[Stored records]
▽
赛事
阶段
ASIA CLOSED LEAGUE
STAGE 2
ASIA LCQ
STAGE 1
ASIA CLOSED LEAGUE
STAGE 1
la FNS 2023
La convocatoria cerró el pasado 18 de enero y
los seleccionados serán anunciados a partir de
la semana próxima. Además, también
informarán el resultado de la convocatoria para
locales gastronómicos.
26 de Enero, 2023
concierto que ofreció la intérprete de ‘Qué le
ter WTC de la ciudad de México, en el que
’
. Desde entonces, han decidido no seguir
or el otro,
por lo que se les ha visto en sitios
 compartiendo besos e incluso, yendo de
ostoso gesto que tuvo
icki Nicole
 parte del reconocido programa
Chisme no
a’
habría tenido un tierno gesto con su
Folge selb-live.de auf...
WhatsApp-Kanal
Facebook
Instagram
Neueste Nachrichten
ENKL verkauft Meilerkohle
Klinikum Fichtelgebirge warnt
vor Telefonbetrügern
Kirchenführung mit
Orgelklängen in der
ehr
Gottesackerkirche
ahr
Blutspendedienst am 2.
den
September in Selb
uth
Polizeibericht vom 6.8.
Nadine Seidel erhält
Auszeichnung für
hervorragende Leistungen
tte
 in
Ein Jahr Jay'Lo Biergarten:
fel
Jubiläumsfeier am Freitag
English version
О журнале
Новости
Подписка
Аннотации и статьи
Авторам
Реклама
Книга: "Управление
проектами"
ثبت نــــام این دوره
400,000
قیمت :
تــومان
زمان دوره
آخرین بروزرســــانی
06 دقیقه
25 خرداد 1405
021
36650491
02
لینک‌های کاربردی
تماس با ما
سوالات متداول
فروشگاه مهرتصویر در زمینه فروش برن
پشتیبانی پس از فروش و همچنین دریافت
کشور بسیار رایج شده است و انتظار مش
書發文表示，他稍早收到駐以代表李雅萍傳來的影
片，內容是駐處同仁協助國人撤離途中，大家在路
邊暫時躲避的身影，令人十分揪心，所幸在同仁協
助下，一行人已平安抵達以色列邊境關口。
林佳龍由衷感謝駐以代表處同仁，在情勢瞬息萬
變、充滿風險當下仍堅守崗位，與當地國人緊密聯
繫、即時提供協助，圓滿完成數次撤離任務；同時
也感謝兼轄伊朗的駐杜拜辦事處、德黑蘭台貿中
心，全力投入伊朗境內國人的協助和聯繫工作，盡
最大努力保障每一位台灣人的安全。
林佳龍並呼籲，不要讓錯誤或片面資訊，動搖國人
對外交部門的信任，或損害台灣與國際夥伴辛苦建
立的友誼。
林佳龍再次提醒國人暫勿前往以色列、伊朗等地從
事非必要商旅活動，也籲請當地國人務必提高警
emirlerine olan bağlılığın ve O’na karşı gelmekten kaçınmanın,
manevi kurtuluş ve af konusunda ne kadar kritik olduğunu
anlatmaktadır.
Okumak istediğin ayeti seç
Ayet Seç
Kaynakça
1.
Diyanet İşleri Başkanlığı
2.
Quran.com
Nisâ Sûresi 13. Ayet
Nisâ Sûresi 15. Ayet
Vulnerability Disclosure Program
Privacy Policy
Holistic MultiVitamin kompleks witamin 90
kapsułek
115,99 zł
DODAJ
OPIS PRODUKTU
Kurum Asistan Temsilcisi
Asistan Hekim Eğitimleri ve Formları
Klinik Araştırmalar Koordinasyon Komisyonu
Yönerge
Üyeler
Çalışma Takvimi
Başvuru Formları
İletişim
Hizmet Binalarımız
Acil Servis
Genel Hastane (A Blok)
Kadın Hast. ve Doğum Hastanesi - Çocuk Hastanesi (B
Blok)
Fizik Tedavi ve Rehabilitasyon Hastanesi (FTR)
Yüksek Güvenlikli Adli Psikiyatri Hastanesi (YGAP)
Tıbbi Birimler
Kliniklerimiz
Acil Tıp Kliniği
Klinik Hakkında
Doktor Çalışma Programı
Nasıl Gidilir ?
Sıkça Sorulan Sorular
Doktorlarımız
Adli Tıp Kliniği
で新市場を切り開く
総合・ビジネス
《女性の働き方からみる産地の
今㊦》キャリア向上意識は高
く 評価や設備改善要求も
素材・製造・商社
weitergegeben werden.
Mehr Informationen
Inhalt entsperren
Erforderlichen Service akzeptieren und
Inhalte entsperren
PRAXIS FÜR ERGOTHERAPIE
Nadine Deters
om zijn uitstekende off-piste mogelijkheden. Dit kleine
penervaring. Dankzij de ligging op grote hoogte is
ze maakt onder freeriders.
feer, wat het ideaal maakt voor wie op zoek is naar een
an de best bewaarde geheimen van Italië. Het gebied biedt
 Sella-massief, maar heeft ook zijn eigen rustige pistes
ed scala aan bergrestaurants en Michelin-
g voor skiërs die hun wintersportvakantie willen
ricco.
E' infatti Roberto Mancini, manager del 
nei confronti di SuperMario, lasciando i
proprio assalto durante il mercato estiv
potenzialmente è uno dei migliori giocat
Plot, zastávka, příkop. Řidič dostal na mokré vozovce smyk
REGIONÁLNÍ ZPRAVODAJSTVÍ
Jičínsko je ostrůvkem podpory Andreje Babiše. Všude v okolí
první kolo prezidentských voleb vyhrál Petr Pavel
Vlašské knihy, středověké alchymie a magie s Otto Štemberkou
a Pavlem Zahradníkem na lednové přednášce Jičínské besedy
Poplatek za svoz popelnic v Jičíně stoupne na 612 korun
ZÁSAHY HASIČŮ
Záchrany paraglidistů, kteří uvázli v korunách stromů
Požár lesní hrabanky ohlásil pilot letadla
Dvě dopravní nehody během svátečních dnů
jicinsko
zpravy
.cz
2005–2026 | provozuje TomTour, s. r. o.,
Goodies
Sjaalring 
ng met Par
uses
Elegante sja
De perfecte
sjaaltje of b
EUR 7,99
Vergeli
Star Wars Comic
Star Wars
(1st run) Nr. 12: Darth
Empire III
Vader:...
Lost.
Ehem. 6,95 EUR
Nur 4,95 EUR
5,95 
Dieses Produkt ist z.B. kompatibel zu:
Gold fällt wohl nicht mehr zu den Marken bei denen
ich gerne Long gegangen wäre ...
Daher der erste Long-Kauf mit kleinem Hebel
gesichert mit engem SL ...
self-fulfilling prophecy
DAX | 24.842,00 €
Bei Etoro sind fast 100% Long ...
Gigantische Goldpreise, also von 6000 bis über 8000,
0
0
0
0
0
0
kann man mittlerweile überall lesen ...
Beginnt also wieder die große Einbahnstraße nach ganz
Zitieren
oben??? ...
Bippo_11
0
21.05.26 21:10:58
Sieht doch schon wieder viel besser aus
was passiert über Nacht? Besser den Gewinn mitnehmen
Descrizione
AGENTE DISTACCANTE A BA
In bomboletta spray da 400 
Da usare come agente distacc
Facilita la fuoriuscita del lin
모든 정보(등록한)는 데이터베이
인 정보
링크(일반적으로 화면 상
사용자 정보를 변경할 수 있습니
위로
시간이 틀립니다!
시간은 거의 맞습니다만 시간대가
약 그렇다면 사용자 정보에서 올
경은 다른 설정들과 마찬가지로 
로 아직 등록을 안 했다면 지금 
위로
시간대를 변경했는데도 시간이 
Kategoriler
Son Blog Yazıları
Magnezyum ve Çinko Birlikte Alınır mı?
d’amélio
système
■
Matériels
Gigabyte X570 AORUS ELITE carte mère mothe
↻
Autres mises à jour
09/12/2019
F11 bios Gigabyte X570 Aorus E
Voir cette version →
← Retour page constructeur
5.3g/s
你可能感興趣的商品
△
Among the lines of the data above, find those with the word "entsperren" and show them.

• [ANSWER SPACE]:
Inhalt entsperren
Inhalte entsperren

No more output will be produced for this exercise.